TASK STATEMENT
An exact copy of the entries is required, excluding any pictures.

<<<<

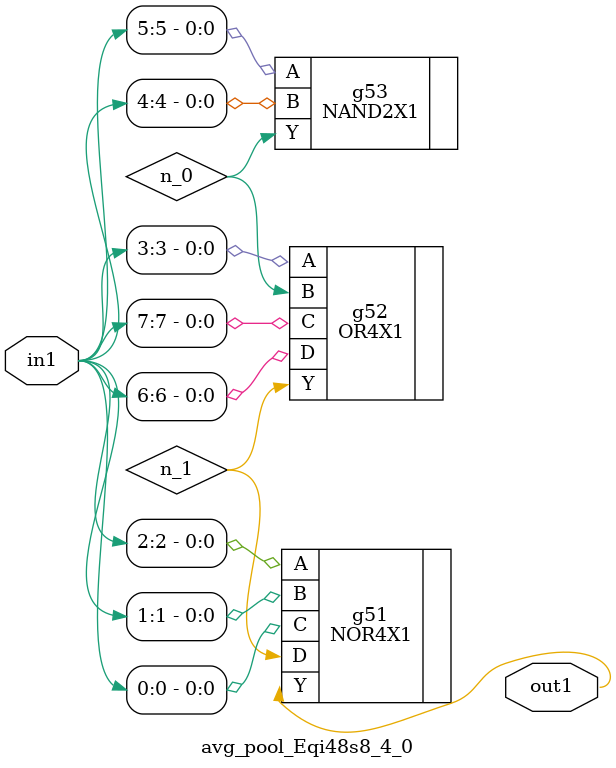
<source format=v>
`timescale 1ps / 1ps


module avg_pool_Eqi48s8_4_0(in1, out1);
  input [7:0] in1;
  output out1;
  wire [7:0] in1;
  wire out1;
  wire n_0, n_1;
  NOR4X1 g51(.A (in1[2]), .B (in1[1]), .C (in1[0]), .D (n_1), .Y
       (out1));
  OR4X1 g52(.A (in1[3]), .B (n_0), .C (in1[7]), .D (in1[6]), .Y (n_1));
  NAND2X1 g53(.A (in1[5]), .B (in1[4]), .Y (n_0));
endmodule



</source>
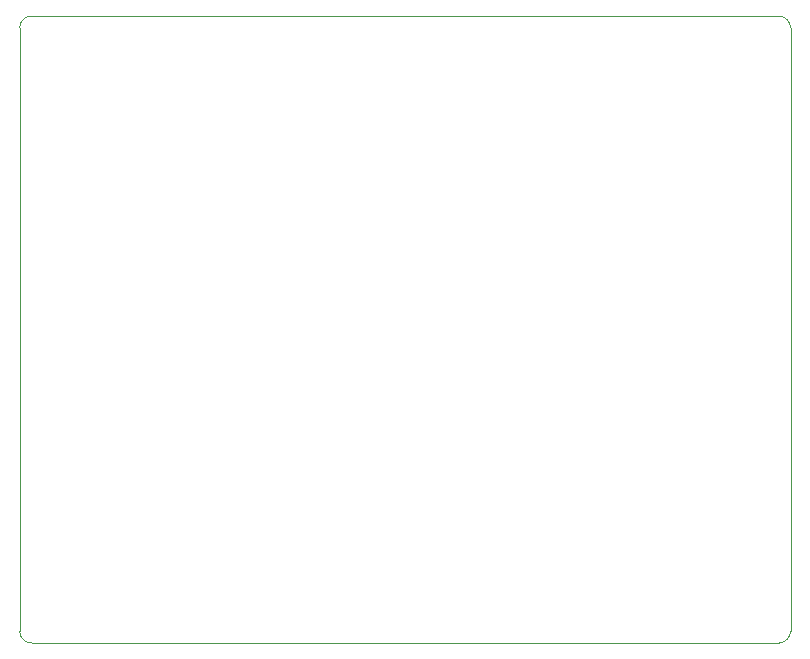
<source format=gbr>
G04 #@! TF.GenerationSoftware,KiCad,Pcbnew,(5.1.5-0-10_14)*
G04 #@! TF.CreationDate,2020-06-04T16:49:04+02:00*
G04 #@! TF.ProjectId,yuv-rgb-converter,7975762d-7267-4622-9d63-6f6e76657274,rev?*
G04 #@! TF.SameCoordinates,Original*
G04 #@! TF.FileFunction,Profile,NP*
%FSLAX46Y46*%
G04 Gerber Fmt 4.6, Leading zero omitted, Abs format (unit mm)*
G04 Created by KiCad (PCBNEW (5.1.5-0-10_14)) date 2020-06-04 16:49:04*
%MOMM*%
%LPD*%
G04 APERTURE LIST*
%ADD10C,0.050000*%
G04 APERTURE END LIST*
D10*
X87884000Y-61976000D02*
X87884000Y-113030000D01*
X152146000Y-60960000D02*
X88900000Y-60960000D01*
X153162000Y-113030000D02*
X153162000Y-61976000D01*
X88900000Y-114046000D02*
X152146000Y-114046000D01*
X88900000Y-114046000D02*
G75*
G02X87884000Y-113030000I0J1016000D01*
G01*
X153162000Y-113030000D02*
G75*
G02X152146000Y-114046000I-1016000J0D01*
G01*
X152146000Y-60960000D02*
G75*
G02X153162000Y-61976000I0J-1016000D01*
G01*
X87884000Y-61976000D02*
G75*
G02X88900000Y-60960000I1016000J0D01*
G01*
M02*

</source>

>>>>

ANSWER SECTION
<source format=v>
`timescale 1ps / 1ps


module avg_pool_Eqi48s8_4_0(in1, out1);
  input [7:0] in1;
  output out1;
  wire [7:0] in1;
  wire out1;
  wire n_0, n_1;
  NOR4X1 g51(.A (in1[2]), .B (in1[1]), .C (in1[0]), .D (n_1), .Y
       (out1));
  OR4X1 g52(.A (in1[3]), .B (n_0), .C (in1[7]), .D (in1[6]), .Y (n_1));
  NAND2X1 g53(.A (in1[5]), .B (in1[4]), .Y (n_0));
endmodule



</source>
<source format=gbr>
G04 #@! TF.GenerationSoftware,KiCad,Pcbnew,(5.1.5-0-10_14)*
G04 #@! TF.CreationDate,2020-06-04T16:49:04+02:00*
G04 #@! TF.ProjectId,yuv-rgb-converter,7975762d-7267-4622-9d63-6f6e76657274,rev?*
G04 #@! TF.SameCoordinates,Original*
G04 #@! TF.FileFunction,Profile,NP*
%FSLAX46Y46*%
G04 Gerber Fmt 4.6, Leading zero omitted, Abs format (unit mm)*
G04 Created by KiCad (PCBNEW (5.1.5-0-10_14)) date 2020-06-04 16:49:04*
%MOMM*%
%LPD*%
G04 APERTURE LIST*
%ADD10C,0.050000*%
G04 APERTURE END LIST*
D10*
X87884000Y-61976000D02*
X87884000Y-113030000D01*
X152146000Y-60960000D02*
X88900000Y-60960000D01*
X153162000Y-113030000D02*
X153162000Y-61976000D01*
X88900000Y-114046000D02*
X152146000Y-114046000D01*
X88900000Y-114046000D02*
G75*
G02X87884000Y-113030000I0J1016000D01*
G01*
X153162000Y-113030000D02*
G75*
G02X152146000Y-114046000I-1016000J0D01*
G01*
X152146000Y-60960000D02*
G75*
G02X153162000Y-61976000I0J-1016000D01*
G01*
X87884000Y-61976000D02*
G75*
G02X88900000Y-60960000I1016000J0D01*
G01*
M02*

</source>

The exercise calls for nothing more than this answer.